She: “You have to salt it—you always salt eggplant.”
Me: “Salt...?”
She: “Yes. Dice it, salt it, then roast it with other vegetables in the oven on a sheet of parchment paper.”
Me: “Parchment paper...?”
In the end, she lent me her roll of parchment paper and gave me explicit instructions, which I dutifully followed: dice the eggplant, put it into a bowl, sprinkle a little bit of salt on it and stir it up; let stand. Preheat oven to 350-degrees, cut up other vegetables, combine everything, along with fresh chopped herbs, and spread onto some parchment paper on a cookie sheet, and roast them for 15 minutes. While that was roasting, I also made some stirfry, just in case this whole salting thing was bogus. In the end, the roasted eggplant was… not so bad.

Actually, it was pretty good. I even blogged about it, though I wouldn’t say I was exactly enchanted by, let alone had made peace with, eggplant. I made it through that first, and then last year’s CSA season by dicing and roasting, but also by always making sure my sister had first dibs (we split our share). I still wasn’t in love with eggplant, and preferred to leave it rather than take it.

> Dataset:
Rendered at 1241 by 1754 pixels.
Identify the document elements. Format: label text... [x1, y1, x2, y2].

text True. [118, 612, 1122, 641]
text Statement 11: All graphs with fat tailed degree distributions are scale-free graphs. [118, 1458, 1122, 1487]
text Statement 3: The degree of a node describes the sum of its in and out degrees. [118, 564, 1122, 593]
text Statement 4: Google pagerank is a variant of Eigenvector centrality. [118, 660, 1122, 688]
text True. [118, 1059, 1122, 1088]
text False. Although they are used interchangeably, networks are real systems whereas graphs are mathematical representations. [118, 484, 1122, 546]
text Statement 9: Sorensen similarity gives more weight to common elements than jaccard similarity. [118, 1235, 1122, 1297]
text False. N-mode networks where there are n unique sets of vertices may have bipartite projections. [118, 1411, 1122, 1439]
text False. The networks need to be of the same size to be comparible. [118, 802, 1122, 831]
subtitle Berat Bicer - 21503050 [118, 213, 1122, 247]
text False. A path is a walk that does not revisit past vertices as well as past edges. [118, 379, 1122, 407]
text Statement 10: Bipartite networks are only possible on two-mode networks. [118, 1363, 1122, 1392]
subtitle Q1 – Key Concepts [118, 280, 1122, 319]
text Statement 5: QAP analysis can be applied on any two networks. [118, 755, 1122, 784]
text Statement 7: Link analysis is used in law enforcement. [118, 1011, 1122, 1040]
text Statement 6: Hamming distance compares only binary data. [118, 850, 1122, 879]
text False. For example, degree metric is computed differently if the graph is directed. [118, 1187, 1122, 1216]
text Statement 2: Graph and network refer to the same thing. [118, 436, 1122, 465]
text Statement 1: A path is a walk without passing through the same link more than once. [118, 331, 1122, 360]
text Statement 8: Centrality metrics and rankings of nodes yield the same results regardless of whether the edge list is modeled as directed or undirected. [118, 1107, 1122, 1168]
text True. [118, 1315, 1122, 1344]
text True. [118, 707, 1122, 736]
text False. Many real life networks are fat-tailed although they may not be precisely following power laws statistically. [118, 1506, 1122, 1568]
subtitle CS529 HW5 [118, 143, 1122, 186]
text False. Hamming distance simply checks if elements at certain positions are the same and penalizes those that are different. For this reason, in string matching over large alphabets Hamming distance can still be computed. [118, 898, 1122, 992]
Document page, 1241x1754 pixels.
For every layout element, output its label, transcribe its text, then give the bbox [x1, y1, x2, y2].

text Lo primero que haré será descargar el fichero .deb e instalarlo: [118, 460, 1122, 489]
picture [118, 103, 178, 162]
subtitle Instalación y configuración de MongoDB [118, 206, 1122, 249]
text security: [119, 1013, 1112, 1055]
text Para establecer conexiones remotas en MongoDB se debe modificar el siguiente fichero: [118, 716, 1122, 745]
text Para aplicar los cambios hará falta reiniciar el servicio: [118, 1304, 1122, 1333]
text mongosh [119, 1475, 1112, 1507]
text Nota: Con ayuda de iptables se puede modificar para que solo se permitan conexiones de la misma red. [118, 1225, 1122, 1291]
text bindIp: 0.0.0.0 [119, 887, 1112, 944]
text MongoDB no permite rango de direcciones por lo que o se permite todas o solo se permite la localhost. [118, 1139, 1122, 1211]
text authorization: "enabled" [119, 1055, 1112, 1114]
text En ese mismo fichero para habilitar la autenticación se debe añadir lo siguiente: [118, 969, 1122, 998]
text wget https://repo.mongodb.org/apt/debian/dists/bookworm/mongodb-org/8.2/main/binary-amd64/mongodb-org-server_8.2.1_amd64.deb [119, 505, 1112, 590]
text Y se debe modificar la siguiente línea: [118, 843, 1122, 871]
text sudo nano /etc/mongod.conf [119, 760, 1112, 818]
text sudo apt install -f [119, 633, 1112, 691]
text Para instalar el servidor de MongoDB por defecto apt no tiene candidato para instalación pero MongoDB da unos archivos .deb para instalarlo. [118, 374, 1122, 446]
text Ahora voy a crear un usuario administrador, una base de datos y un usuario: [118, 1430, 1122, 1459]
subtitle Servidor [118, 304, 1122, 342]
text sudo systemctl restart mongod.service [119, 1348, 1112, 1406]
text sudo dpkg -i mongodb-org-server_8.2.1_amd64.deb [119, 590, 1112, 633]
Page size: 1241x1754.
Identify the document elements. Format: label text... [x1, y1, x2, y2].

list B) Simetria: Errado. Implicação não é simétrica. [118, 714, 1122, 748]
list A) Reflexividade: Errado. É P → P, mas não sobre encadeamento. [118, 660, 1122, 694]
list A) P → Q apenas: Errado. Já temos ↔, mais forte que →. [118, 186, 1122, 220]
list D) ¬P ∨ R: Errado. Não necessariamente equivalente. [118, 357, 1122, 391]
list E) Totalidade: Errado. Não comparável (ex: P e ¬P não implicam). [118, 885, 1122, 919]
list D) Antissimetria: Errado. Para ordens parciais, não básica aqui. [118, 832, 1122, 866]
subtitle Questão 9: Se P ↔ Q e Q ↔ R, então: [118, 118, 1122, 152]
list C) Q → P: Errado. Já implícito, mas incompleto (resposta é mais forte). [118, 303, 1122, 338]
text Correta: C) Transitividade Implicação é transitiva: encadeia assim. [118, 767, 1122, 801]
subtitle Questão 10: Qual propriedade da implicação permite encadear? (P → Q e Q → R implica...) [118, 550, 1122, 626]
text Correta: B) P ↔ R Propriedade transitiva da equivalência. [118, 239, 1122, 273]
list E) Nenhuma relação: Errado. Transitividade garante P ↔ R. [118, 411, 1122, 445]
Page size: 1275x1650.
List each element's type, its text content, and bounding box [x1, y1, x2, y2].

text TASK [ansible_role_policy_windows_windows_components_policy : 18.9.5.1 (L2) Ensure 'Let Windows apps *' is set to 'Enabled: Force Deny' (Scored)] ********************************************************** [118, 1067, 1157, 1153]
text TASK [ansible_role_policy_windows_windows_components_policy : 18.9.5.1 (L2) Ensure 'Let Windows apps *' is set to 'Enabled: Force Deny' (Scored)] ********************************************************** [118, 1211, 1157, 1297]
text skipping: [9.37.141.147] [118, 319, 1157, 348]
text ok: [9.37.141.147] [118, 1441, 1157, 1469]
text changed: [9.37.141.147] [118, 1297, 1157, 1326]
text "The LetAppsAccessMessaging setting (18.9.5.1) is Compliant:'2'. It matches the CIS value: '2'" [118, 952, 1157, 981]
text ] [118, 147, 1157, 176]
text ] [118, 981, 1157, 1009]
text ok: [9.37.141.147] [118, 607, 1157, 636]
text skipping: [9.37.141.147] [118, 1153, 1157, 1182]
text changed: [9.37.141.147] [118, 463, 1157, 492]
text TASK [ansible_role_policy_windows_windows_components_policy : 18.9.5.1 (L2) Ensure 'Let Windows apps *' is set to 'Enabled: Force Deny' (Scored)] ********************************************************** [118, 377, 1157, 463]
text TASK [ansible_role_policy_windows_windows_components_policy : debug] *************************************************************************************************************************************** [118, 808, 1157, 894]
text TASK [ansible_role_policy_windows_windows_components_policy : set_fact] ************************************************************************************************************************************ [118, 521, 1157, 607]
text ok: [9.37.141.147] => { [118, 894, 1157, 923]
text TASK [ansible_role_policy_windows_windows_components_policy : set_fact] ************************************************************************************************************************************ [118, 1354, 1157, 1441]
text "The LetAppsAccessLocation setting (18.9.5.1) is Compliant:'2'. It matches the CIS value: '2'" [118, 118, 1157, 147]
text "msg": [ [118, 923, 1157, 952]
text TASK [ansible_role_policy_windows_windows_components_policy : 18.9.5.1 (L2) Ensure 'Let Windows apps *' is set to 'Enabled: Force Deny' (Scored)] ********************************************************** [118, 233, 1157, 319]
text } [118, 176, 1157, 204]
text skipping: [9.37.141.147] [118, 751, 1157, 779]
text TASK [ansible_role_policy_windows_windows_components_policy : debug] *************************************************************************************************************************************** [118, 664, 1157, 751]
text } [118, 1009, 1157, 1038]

> Exercise tasks:
**A.** In the eggplant text, what oven temperature does the writer preheat to?
**B.** Render this sentence from the eggplant text in Spanish: "In the end, the roasted eggplant was… not so bad."
**C.** Retype the part of the eggplant text starting with "Actually, it was" and going on through "than take it.".
The records have no connection to the text about eggplant.

> Results for each task:
**A.** 350 degrees.

**B.** Al final, la berenjena asada no estaba… tan mal.

**C.**
Actually, it was pretty good. I even blogged about it, though I wouldn’t say I was exactly enchanted by, let alone had made peace with, eggplant. I made it through that first, and then last year’s CSA season by dicing and roasting, but also by always making sure my sister had first dibs (we split our share). I still wasn’t in love with eggplant, and preferred to leave it rather than take it.